**Assignment**
In the entries that follow, find the word "then" and report each line it is on.

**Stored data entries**
--------------------------------
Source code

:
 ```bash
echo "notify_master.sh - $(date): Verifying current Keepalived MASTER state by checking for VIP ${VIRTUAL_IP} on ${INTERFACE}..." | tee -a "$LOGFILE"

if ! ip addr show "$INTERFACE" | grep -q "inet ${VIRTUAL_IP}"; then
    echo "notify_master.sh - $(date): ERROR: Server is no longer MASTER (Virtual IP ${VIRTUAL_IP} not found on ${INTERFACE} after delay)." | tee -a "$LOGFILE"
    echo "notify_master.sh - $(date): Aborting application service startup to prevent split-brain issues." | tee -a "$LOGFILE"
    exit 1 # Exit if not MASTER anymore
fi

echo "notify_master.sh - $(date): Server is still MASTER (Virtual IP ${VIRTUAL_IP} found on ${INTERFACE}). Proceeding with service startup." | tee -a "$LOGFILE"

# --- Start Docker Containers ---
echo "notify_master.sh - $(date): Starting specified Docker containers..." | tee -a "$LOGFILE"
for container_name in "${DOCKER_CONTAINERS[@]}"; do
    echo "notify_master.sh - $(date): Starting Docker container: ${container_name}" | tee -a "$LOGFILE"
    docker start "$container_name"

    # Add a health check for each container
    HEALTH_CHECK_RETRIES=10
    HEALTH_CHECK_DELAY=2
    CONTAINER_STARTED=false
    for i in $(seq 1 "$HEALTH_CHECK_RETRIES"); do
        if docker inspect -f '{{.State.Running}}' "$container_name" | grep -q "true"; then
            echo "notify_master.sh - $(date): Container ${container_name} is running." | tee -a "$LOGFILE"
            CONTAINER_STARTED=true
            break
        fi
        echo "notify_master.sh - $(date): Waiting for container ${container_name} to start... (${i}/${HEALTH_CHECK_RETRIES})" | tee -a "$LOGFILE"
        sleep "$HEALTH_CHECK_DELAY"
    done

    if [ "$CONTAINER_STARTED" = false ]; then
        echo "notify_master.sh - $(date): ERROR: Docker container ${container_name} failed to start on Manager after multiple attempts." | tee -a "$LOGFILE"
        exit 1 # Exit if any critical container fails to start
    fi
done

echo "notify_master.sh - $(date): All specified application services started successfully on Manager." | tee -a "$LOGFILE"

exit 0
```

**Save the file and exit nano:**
--------------------------------
**Response to this task**
if ! ip addr show "$INTERFACE" | grep -q "inet ${VIRTUAL_IP}"; then
        if docker inspect -f '{{.State.Running}}' "$container_name" | grep -q "true"; then
    if [ "$CONTAINER_STARTED" = false ]; then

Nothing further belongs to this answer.